Lucy Liu is feeling a bit misunderstood.

An interview in Us magazine recently painted the "Ally McBeal" co-star as something of an eccentric, babbling on about having sex with a spirit, liking to be spanked and longing to photograph herself in a very intimate way.

Last week, in a series of brief cell-phone calls from the set of "Ally McBeal," Liu attempted to set the record straight.

Not that she's actually read the interview, mind you.

"My manager told me not to read it until after the Emmys," said Liu, who was nominated this year as outstanding supporting actress in a comedy for her role as Ling, the show's ultra-accomplished entrepreneur and resident sex goddess.

Since then, she said, she's avoided it because "it would probably hurt my feelings."

Liu, who said she spent four or five hours with Us reporter Erik Hedegaard ("I thought we had a really nice day together"), said there's often a tendency to confuse her with the characters she plays.

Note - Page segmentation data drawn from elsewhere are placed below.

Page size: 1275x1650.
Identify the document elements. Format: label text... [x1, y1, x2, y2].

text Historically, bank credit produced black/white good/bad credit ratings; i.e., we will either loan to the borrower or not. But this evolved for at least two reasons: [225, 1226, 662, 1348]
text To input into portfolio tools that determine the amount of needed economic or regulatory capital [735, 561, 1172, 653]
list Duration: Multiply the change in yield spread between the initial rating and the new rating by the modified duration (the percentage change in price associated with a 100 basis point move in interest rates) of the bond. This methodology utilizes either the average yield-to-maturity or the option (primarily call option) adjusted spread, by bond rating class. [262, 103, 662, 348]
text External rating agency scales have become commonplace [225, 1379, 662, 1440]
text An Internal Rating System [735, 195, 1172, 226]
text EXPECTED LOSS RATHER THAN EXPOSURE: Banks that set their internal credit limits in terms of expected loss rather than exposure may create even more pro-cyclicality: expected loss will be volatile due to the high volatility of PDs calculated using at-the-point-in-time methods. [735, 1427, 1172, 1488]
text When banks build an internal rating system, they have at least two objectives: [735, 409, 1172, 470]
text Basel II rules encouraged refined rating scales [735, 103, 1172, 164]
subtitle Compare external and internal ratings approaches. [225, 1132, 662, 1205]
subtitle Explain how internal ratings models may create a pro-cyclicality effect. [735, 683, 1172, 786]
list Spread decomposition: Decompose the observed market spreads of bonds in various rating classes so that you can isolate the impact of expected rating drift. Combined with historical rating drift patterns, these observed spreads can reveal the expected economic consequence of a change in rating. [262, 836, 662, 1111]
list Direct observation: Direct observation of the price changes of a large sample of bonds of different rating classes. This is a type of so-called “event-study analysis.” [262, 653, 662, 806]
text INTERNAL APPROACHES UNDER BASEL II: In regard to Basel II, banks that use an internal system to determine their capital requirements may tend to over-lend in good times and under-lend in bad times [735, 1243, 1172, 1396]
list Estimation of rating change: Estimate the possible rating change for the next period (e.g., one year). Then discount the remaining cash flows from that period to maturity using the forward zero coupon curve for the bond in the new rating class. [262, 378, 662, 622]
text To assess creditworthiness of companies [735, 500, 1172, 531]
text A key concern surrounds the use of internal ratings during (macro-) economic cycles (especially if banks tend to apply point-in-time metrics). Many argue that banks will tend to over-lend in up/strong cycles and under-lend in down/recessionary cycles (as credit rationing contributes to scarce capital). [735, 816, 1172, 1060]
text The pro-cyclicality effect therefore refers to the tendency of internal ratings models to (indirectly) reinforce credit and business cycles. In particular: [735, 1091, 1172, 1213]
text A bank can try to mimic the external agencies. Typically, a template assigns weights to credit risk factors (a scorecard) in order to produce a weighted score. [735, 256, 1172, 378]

Spanking, for instance, arose in a discussion of her role earlier this year in Mel Gibson's "Payback," in which she played a dominatrix, she said. The talk about sex with a spirit, she said, came out of a discussion of a dream she'd had (something the Us article actually makes fairly clear). And as for the other, well, "It's all tongue in cheek but I definitely never said that I was interested in taking pictures of my private parts," she said.

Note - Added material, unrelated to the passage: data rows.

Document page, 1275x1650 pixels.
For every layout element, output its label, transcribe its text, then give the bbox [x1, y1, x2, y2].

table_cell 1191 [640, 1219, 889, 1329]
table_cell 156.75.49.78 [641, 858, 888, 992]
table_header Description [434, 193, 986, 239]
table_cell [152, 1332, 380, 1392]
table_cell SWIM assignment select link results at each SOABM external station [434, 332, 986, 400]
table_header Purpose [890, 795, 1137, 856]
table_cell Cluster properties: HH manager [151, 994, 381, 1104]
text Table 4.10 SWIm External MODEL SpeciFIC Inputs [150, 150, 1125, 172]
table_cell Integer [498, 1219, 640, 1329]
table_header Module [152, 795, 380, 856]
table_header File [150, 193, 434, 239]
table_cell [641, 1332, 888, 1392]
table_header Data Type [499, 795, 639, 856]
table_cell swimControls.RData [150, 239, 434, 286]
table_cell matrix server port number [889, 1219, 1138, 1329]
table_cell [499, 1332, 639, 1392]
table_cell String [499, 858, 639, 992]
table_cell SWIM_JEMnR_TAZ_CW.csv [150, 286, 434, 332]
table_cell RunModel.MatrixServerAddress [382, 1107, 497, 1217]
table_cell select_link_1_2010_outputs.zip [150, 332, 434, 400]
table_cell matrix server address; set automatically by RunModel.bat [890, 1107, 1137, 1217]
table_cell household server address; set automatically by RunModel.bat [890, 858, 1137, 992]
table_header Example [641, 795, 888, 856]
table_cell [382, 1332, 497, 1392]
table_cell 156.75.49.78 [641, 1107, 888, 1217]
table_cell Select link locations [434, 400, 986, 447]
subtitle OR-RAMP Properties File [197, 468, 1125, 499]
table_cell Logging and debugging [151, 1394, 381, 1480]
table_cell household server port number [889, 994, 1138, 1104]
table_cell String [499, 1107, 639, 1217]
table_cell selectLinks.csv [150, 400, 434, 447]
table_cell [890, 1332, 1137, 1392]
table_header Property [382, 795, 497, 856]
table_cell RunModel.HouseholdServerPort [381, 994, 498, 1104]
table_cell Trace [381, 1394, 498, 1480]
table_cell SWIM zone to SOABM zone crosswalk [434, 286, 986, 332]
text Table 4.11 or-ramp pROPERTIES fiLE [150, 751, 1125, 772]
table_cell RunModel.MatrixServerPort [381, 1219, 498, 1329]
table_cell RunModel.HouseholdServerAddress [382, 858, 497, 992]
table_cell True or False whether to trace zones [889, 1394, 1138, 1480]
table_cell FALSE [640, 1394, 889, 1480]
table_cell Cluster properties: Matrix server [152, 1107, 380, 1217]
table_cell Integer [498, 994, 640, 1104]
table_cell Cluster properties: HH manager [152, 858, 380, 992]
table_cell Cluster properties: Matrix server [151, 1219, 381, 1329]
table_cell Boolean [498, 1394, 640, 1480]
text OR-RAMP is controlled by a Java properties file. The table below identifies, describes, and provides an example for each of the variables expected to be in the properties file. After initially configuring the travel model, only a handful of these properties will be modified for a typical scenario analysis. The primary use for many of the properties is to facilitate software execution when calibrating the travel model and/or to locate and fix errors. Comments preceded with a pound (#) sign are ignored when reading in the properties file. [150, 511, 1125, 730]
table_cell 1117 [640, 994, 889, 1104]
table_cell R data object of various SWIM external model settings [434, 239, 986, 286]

"It's definitely making me more interesting than I am," she said.

Not that Liu's real life needs dressing up.

An artist who works in mixed-media photography, she's studied in China and had at least one gallery show. In addition to her work on the Fox series, where she quickly moved from recurring player to cast regular, she's appeared in several movies and spent the summer making two more. In "Play It to the Bone," which stars Antonio Banderas and Woody Harrelson, she plays a hitchhiker who "kind of comes in and messes things up a little and then leaves," she said. Her role as a kidnapped princess in "Shanghai Noon" with Jackie Chan was "more dramatic," with Liu playing "the damsel in distress."

Both roles are very different from Ling and from Liu herself, she said: "I think people tend to forget that that's why it's called acting."

When speaking of Ling, however, Liu tends to adopt a protective tone. Her character, too, it seems, is often misunderstood.

"I find her to be so much more dynamic than what people see her as," she said of the part "Ally McBeal" creator David E. Kelley wrote especially for her after she auditioned for the role that eventually went to co-star Portia de Rossi.

While there's a tendency to focus on Ling's sexuality because "I really think people want to see something that is exciting," what's sometimes forgotten is that Ling has skills outside the bedroom and the courtroom, including cutting hair and sewing clothing, she said.

"Is there anything that she can't do?" she asked.

So far, though, Ling hasn't made it into the half-hour version of the show that makes its debut tonight as "Ally." Apparently an effort to make the show more appealing to syndicators, "Ally" uses material edited down from shows that aired during the first two seasons, interspersed in some cases with newly shot scenes. ("Ally McBeal," which will continue to air on Mondays, begins its new season Oct. 25.)

"I haven't done anything for it yet," Liu said. "Who knows if I'll ever make it to the half-hour 'Allys' if it doesn't do well?' "

It's a fair question, judging from the tapes Fox sent to critics last week. Although tonight's episode wasn't available, other examples suggest that the character of Ally McBeal also risks being misunderstood outside the context of the hourlong show.

Indeed, in an episode taken from the first season - a period in which I still found the Calista Flockhart character reasonably charming - the concentration of all that Ally-ness, with less of the quirkiness of the firm's other characters to buttress her, made her seem far more annoying than I'd remembered.